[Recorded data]
★ ★ ★ ★ ★ ★ ★
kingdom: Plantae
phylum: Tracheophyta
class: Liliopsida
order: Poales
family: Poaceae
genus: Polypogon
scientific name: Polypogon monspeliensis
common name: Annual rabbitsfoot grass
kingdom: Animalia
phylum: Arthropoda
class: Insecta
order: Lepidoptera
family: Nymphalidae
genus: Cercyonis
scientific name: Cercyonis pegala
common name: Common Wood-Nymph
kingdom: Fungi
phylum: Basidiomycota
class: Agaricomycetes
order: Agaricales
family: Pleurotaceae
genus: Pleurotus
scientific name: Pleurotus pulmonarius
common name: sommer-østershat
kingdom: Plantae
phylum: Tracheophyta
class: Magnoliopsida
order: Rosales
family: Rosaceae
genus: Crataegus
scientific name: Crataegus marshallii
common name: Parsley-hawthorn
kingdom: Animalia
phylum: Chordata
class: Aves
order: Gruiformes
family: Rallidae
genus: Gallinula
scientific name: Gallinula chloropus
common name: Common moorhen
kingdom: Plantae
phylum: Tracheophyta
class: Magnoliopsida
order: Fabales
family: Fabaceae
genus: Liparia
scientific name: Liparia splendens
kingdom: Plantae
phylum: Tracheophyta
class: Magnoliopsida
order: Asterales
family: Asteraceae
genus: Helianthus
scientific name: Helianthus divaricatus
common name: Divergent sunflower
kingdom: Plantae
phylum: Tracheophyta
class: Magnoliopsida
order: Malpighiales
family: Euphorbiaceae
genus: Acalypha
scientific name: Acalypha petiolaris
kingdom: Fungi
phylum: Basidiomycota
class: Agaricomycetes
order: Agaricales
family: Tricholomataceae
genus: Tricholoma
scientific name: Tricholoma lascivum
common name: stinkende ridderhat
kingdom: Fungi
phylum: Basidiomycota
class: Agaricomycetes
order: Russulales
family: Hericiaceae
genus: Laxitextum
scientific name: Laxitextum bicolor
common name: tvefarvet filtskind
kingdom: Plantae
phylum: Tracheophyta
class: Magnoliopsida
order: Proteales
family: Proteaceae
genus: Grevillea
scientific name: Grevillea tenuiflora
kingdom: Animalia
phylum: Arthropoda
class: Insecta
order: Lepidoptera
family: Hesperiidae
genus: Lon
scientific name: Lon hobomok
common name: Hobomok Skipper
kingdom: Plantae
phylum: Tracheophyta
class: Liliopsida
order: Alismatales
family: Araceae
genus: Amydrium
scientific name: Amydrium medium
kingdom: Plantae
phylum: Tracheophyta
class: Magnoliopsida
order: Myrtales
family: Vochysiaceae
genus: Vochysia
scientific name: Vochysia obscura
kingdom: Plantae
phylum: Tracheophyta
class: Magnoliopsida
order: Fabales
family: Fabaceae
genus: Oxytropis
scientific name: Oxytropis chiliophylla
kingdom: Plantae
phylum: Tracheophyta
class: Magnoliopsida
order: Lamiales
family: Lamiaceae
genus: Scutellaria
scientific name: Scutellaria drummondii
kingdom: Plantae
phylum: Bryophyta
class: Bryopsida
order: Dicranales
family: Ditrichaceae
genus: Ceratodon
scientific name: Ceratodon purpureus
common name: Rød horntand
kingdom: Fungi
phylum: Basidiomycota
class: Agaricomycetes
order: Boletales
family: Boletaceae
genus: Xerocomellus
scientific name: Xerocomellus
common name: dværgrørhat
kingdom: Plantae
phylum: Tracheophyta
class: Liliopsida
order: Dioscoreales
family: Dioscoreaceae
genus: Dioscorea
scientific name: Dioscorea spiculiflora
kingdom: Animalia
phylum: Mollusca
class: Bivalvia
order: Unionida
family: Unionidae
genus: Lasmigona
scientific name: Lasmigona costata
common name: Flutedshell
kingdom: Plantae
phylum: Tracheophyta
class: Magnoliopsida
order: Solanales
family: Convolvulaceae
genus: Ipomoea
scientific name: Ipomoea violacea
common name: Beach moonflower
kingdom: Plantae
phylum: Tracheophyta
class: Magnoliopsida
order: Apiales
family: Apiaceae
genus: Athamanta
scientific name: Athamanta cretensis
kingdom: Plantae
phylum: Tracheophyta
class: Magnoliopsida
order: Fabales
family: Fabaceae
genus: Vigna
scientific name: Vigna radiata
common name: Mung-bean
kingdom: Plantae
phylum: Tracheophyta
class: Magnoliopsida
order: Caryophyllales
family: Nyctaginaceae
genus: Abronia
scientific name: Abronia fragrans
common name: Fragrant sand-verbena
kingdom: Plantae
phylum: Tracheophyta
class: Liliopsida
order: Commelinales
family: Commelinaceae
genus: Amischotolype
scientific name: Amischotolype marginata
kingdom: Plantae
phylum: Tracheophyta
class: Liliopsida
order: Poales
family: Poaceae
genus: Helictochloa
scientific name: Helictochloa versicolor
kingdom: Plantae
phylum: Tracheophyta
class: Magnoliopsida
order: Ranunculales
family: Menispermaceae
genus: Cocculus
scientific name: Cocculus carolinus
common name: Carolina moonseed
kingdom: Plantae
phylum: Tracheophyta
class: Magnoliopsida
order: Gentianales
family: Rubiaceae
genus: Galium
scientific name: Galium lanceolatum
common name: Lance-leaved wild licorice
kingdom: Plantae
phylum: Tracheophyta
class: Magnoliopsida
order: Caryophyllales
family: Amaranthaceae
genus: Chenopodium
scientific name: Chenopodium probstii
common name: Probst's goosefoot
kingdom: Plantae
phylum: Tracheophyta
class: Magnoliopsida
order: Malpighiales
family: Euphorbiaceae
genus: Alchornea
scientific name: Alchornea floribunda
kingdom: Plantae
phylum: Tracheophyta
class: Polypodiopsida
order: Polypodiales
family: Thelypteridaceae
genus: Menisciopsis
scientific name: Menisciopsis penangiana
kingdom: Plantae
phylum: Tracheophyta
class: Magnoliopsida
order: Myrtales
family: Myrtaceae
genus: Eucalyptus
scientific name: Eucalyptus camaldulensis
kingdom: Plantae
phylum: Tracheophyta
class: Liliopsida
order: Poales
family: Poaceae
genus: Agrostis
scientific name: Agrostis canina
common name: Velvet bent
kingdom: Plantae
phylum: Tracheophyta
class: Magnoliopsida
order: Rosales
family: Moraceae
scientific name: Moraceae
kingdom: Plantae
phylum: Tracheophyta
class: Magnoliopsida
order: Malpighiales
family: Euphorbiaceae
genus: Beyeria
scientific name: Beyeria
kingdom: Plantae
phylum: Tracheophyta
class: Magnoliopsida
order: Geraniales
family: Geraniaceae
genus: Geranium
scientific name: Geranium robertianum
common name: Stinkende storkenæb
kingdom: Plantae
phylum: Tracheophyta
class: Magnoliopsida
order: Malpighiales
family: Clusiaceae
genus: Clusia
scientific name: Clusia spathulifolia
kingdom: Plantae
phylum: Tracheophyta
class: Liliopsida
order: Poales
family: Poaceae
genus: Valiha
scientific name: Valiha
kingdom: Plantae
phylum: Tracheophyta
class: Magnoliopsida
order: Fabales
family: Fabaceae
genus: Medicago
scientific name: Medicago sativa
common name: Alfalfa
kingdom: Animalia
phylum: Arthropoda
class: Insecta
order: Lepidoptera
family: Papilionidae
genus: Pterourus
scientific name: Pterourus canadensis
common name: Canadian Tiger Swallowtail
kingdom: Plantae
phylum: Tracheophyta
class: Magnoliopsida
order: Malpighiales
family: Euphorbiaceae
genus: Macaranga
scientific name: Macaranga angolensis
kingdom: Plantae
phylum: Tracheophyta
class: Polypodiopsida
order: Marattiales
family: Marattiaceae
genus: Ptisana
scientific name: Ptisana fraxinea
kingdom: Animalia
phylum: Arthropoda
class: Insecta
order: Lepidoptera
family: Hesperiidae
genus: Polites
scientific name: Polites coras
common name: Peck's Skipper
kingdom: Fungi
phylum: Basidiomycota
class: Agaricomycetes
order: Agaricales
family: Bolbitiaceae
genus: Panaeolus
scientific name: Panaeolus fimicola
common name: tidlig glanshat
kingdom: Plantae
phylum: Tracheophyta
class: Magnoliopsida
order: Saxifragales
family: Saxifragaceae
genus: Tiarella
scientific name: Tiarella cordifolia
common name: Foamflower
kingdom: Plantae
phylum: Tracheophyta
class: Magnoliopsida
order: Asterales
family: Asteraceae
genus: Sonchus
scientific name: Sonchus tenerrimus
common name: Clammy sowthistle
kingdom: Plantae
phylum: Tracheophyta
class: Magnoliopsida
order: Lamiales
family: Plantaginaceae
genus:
★ ★ ★ ★ ★ ★ ★
**Instructions to follow**. Copy the lines above, from the one holding "family: Proteaceae" through the one holding "genus: Scutellaria", inclusive, keeping each line unchanged.

**Result of the exercise**.
family: Proteaceae
genus: Grevillea
scientific name: Grevillea tenuiflora
kingdom: Animalia
phylum: Arthropoda
class: Insecta
order: Lepidoptera
family: Hesperiidae
genus: Lon
scientific name: Lon hobomok
common name: Hobomok Skipper
kingdom: Plantae
phylum: Tracheophyta
class: Liliopsida
order: Alismatales
family: Araceae
genus: Amydrium
scientific name: Amydrium medium
kingdom: Plantae
phylum: Tracheophyta
class: Magnoliopsida
order: Myrtales
family: Vochysiaceae
genus: Vochysia
scientific name: Vochysia obscura
kingdom: Plantae
phylum: Tracheophyta
class: Magnoliopsida
order: Fabales
family: Fabaceae
genus: Oxytropis
scientific name: Oxytropis chiliophylla
kingdom: Plantae
phylum: Tracheophyta
class: Magnoliopsida
order: Lamiales
family: Lamiaceae
genus: Scutellaria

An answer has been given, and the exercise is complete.